O PROBLEMA: Retome o relato sobre a camiseta que um senhor quis comprar e continue a narrativa a partir da última frase apresentada.

TRECHO DO TEXTO:
§

O curioso senhor perguntou onde havíamos conseguido aquela camiseta e Fran explicou que ela havia feito na época que trabalhava numa estamparia e me dado de presente. Brevemente conversamos sobre o lendário jogador da União Soviética, que parecia causar grande comoção nele. E ali mesmo veio nossa maior surpresa, quando o senhor sugeriu que vendêssemos a peça de roupa para ele. Eu falei não logo de cara, até pelo fato de achar aquilo absurdo demais. Ele insistiu e lançou mão do argumento de que era muito importante, pois gostaria de presentear o irmão, que faria aniversário naqueles dias. Ainda assegurou que ele ficaria eufórico com o presente. Aquilo só não parecia mais estranho do que aqueles macarrões de piscina que ele segurava.
Justificamos que a camisa era velha, já estava bastante usada, manchada e que não seria um bom presente. E era verdade. Ele, já meio bravo e visivelmente insatisfeito com a negativa, deu uma pausa, olhou bem para nós dois e disse: “vocês não Milleniuns, não entendem bem o valor dessas coisas… essa camisa vale muito! Vocês não fazem ideia… Eu troco ela com vocês por umas três! Eu moro aqui ao lado, vamos lá ao meu apartamento que eu mostro!”

§

DADOS APRESENTADOS:
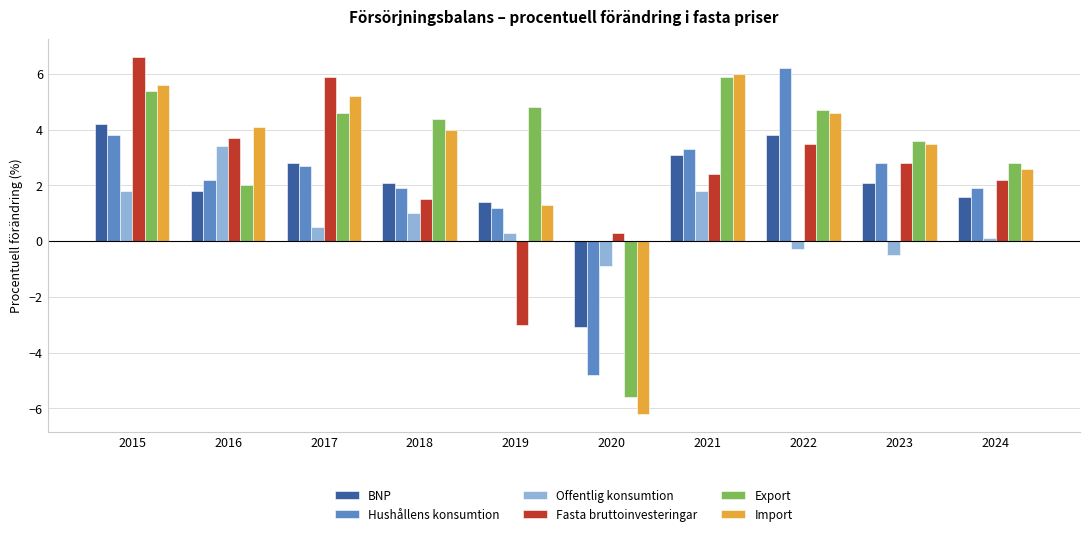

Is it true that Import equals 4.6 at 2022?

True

§

RESPOSTA ESPERADA:
Ainda achando aquilo bem surreal, seja pelos macarrões de piscina ou pela conversa, pelo convite ou pelo fato de nós termos aceitado ir para a casa de um estranho num outro país. Enfim… Lá fomos nós, meio intrigados e rindo muito por dentro. Ah, importante: houve uma apresentação! Não me lembro se logo de cara ou se na ida para casa dele, mas nos apresentamos. Seu nome era Guillermo. Realmente a casa dele era alguns metros dali e logo que passamos pela portaria ele nos apresentou ao porteiro dizendo: “esses são meus amigos do Brasil!”. O porteiro nos cumprimentou e logo entramos no apartamento dele, com nosso anfitrião apresentando tudo.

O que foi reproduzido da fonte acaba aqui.